The pro-life group needs 76,047 signatures when it turns in its petitions to state officials on Tuesday.

"May 13th will be a day to be remembered as a defining moment in the effort to defend all human life," said Kristi Burton, the young woman who has organized the initiative.

She told LifeNews.com, "We are seeing an awakening of the powerful grassroots movement, and thousands of individuals along with myself are making the commitment not to rest until every human being is equally protected by love and by law."

"This amendment will establish a cornerstone for protecting human life in our society… and we all know this is the right thing to do," her group added. "We are giving Colorado voters an opportunity to vote their conscience and protect the most innocent and helpless ones among us."

Should the measure qualify, Colorado abortion advocates have already started a campaign to defeat it.

Members of the newly-formed pro-abortion group Protect Families, Protect Choices rallied on the capitol steps earlier this month and claimed the measure would violate women’s right to basic health care.
Mary Fairbanks, a doctor at St. Anthony’s Family Medicine Residency, told the Denver Post she opposes protecting unborn children and appeared to not understand basic fetal development facts.

"’The moment of ‘fertilization’ is not a medical definition and is almost impossible to determine outside a petri dish," Fairbanks said. "I believe this would endanger the lives of women in Colorado."

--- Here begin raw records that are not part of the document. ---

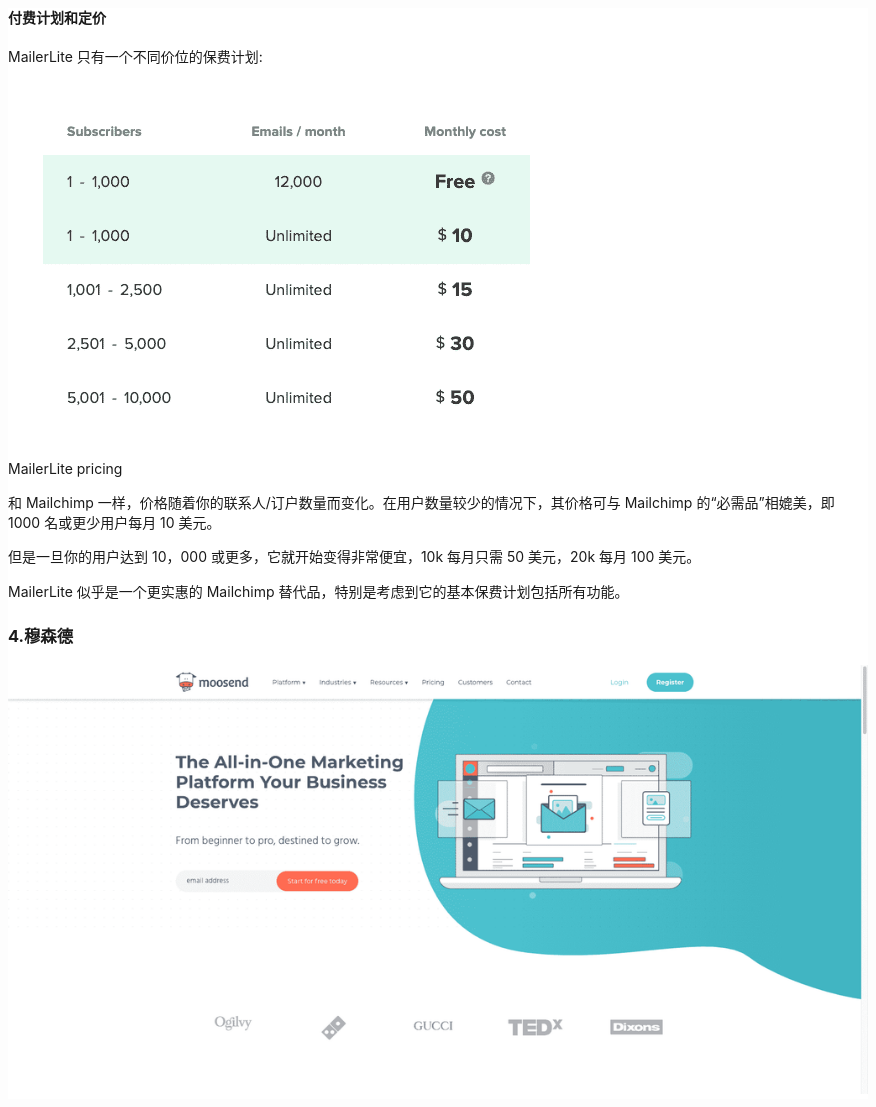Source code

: #### 付费计划和定价

MailerLite 只有一个不同价位的保费计划:

![MailerLite pricing](img/fecb18521c3fbafbd7027378f86cb132.png)

MailerLite pricing



和 Mailchimp 一样，价格随着你的联系人/订户数量而变化。在用户数量较少的情况下，其价格可与 Mailchimp 的“必需品”相媲美，即 1000 名或更少用户每月 10 美元。

但是一旦你的用户达到 10，000 或更多，它就开始变得非常便宜，10k 每月只需 50 美元，20k 每月 100 美元。

MailerLite 似乎是一个更实惠的 Mailchimp 替代品，特别是考虑到它的基本保费计划包括所有功能。

### 4.穆森德

![Moosend](img/716ee5412b6d2e544828839bbb64e88d.png)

Sen. Betty Boyd, a Democrat from Lakewood and one of 20 pro-abortion legislators who have joined the new group, claimed the amendment is "dangerous and misleading."

Pro-life advocates in Colorado are split on the idea with some favoring the proposal and others saying it would be overturned in the courts as unconstitutional and that pro-life groups should continue fighting to change the Supreme Court and overturn Roe v. Wade, which allowed virtually unlimited abortions for the last 35 years.